Pourquoi s’intéresser tant au CMA ? La pertinence de ce grand rassemblement a été soulignée dans le rapport issu d’une enquête sur le CMA 2019, menée sous la direction de mon collègue Éric Forgues, directeur général de l’ICRML :
« En raison de la portée symbolique et identitaire de l’événement et parce qu’il s’inscrit dans l’imaginaire collectif de la déportation, le CMA constitue un événement culturel qui s’impose dans l’Acadie contemporaine en conjuguant des logiques identitaire et économique. En outre, le CMA offre un espace de délibération et de réflexion permettant à l’Acadie de se définir elle-même. Ce faisant, le CMA contribue à la réinvention d’une Acadie “ici et maintenant”, tout à la fois fière d’elle-même et de son passé et soucieuse de son avenir. »

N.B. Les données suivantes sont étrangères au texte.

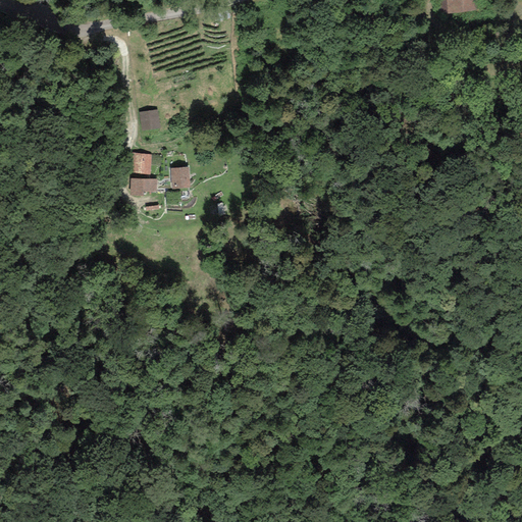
[(445,0),(447,14),(477,11),(476,0),(445,0)]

Tout le monde se rappelle que le tout premier Congrès, en 1994, a insufflé un renouveau d’affirmation identitaire dans le sud-est du Nouveau-Brunswick et que, dix ans plus tard, celui de la Nouvelle-Écosse allait laisser un nombreux legs. D’un point de vue personnel, mon premier contact avec le Congrès remonte à 1999 lorsque j’étais employé d’été au Congrès mondial acadien – Louisiane. Cette expérience m’avait ouvert les yeux sur la richesse, certes, et aussi sur la complexité des dynamiques de la diaspora acadienne.
Nous sommes à moins d’un an du CMA 2024. Sous la direction habile de Vaughne Madden, l’équipe du Congrès est en train de monter la programmation et de mener la coordination avec ses nombreux partenaires. Dans mon esprit, le succès de l’événement ne fait aucun doute. Quelles transformations suscitera-t-il, dans nos communautés locales et au-delà d’elles ? C’est bien ce que nous verrons.